Americans this year are expected to eat an average of 5.6 pounds of butter, according to U.S. government data—nearly 22.5 sticks for every man, woman and child. That translates to 892,000 total tons of butter consumed nationwide, an amount not seen since World War II.Personally, I'm not seeing the same trend that is being reported in the article. Until about 1995, combined use of butter and margarine ran between 15-20 pounds a year, but after that, margarine use has dropped precipitously, and butter has increased some, so that now combined use is 9.1 pounds. Sounds to me like folks have found a substitute for both. Olive oil, maybe? In the quaint downtown of our county seat we now have an olive oil store. Really. I like seeing butter use increase, but I'm not seeing the dramatic rise the article is telling me about. However, I do want to highlight a little history:
Americans in 2013 for the third straight year bought more butter than margarine, spending $2 billion on products from Land O'Lakes Inc., Organic Valley and others, compared with $1.8 billion on spreads and margarines, according to IRI, a market-research firm.

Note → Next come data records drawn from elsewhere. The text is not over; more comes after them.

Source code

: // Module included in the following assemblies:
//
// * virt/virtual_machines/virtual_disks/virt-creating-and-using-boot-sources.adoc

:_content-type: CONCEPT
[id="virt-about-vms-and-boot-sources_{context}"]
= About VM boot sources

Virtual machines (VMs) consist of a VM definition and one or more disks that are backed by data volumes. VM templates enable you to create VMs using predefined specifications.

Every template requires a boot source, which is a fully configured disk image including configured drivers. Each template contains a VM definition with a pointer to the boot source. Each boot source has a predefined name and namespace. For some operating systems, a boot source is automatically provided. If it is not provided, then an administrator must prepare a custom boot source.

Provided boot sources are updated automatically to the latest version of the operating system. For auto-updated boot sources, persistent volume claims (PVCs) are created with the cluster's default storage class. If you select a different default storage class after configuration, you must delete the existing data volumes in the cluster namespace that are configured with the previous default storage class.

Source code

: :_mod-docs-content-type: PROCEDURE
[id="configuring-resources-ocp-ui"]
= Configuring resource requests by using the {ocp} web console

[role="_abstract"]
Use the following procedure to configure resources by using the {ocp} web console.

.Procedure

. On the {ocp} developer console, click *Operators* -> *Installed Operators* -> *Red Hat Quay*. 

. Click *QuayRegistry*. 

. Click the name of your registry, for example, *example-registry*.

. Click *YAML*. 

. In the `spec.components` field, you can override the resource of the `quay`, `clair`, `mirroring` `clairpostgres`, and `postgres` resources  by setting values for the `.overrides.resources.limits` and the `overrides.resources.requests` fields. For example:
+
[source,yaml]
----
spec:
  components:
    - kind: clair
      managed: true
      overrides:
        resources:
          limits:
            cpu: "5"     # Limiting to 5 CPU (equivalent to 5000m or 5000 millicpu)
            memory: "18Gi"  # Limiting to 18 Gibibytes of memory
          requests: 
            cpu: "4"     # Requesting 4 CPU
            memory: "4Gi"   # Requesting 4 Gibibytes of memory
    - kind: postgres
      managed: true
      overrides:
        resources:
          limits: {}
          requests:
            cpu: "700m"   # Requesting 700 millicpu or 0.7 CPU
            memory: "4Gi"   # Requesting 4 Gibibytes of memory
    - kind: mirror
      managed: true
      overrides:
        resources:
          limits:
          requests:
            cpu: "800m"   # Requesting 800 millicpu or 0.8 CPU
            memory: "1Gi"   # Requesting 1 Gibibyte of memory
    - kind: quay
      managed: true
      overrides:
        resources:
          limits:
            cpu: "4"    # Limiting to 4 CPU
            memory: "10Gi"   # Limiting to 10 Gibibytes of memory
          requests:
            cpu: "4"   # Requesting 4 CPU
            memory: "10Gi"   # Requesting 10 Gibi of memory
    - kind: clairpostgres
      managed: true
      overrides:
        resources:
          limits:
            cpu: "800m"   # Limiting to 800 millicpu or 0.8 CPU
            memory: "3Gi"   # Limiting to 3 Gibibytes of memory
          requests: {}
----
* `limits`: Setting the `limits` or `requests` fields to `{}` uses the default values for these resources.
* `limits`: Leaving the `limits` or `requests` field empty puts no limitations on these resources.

The revival flows in part from new legions of home gourmets inspired by celebrity chefs and cooking shows with butter-rich recipes. Butter makers have encouraged the trend, using food channels and websites to promote what they say is their products' natural simplicity.
Butter's shifting fortunes also reflect the vicissitudes of thinking on healthy eating that rattle the national diet. Families for decades opted for vegetable spreads because of concerns about butter's high concentration of saturated fat, only to be told more recently that the trans fats traditionally contained in margarine are just as unhealthy. Many Americans also have altered their thinking on how important reducing all fat is for controlling weight.
Humans have been eating butter for millennia, valuing its ability to store longer than most meat and its utility as a flavoring. In the early 1900s, U.S. butter consumption averaged more than 18 pounds a person per year.It would be interesting to lay corn prices across the chart of margarine use. Sure, the decline recently isn't due to higher corn prices, but I'm sure much of the rise in margarine use was due to cheap corn.
A French chemist invented margarine in 1869 in response to Napoleon III's call for a butter alternative. Initially it used fat from slaughtered animals that was cheaper than milk used for butter. Modern varieties using plant oils arose in the first half of the 20th century, when brands like Blue Bonnet and Parkay flourished. It gained more popularity around World War II, when butter was rationed.